Cell death exists in many different forms, such as necrosis, apoptosis, necroptosis, pyroptosis, and autophagy. Necrosis, a common form of pathological cell death, can be identified via hitstopathologic changes in both nuclei and cytoplasm. Our results suggested that soaking in DW not only induced LECs death, but also contributed to LECs clearance. We further considered how the LECs might change as soaking in DW, and cytological observations were carried out on treated LECs. HE staining showed cytolytic destruction and partial shedding of LECs in DW immersion for 2- and 3-mins subgroups. In the study of Rękas et al., basement membrane and LECs were occasionally seen in the specimens prepared for microscopic examination21. The results were the same as our light microscopic results. TEM results showed LECs destruction in DW immersion group, loose junctions between cells and capsule in DW immersion for 1- and 2-mins subgroups, and partial separation of LECs from capsule in DW immersion for 3-mins subgroup. The lysis and rupture of the cell membrane, another symbol of necrosis, could be found in our HE staining and TEM results. Therefore, it can be concluded that DW can cause LECs death via necrosis. Our results suggested that DW could not only cause LECs death, but also loosen the junctions of cells with the capsule, which could shed LECs from capsule partially. Therefore, the shedding percentage of cells increased after soaking in DW. All the above histocytological findings were in agreement with the differences of LECs shedding percentage shown by trypan blue-eosin staining.
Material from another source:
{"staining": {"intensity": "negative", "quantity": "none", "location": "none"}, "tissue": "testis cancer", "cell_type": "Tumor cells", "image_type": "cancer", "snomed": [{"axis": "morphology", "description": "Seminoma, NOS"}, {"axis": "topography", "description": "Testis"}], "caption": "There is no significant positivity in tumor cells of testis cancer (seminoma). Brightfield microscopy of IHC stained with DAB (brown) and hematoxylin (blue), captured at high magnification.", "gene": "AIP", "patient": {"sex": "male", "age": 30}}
Nevertheless, the present study still had some limitations. First, DW could cause LECs death but not enough to kill all LECs. Considering DW frequently was used as a solvent, we did not know whether the trial for combining with other drugs to destroy LECs more fully could have been attempted24. Second, although DW combined rinse was effective on cell shedding but couldn’t make all cell shedding. To this point, part of the reason lied in the fact that partial folding led to some LECs failing to be cleared when the capsule was rinsed with BSS. Third, LECs of anterior capsules were studied in this study, while the cellular morphology and function of LECs of the anterior and equatorial lens capsules were not the same26. Therefore, further animal experiments were necessary to explore the clearance effect of DW on LECs of the equatorial lens capsule. The histopathological changes of treated LECs with DW indicated cellular necrosis, which suggested that there were other operative mechanisms of DW aside from the hypoosmotic mechanism. All these aspects await further investigation.
It was concluded that DW immersion can cause LECs death and DW immersion combined with rinse was an effective method to remove LECs. The histopathology changes of treated DW suggested cellular necrosis was one type of cell death. All of these provided theoretical grounding for preventing lens capsule opacification after cataract surgery via DW.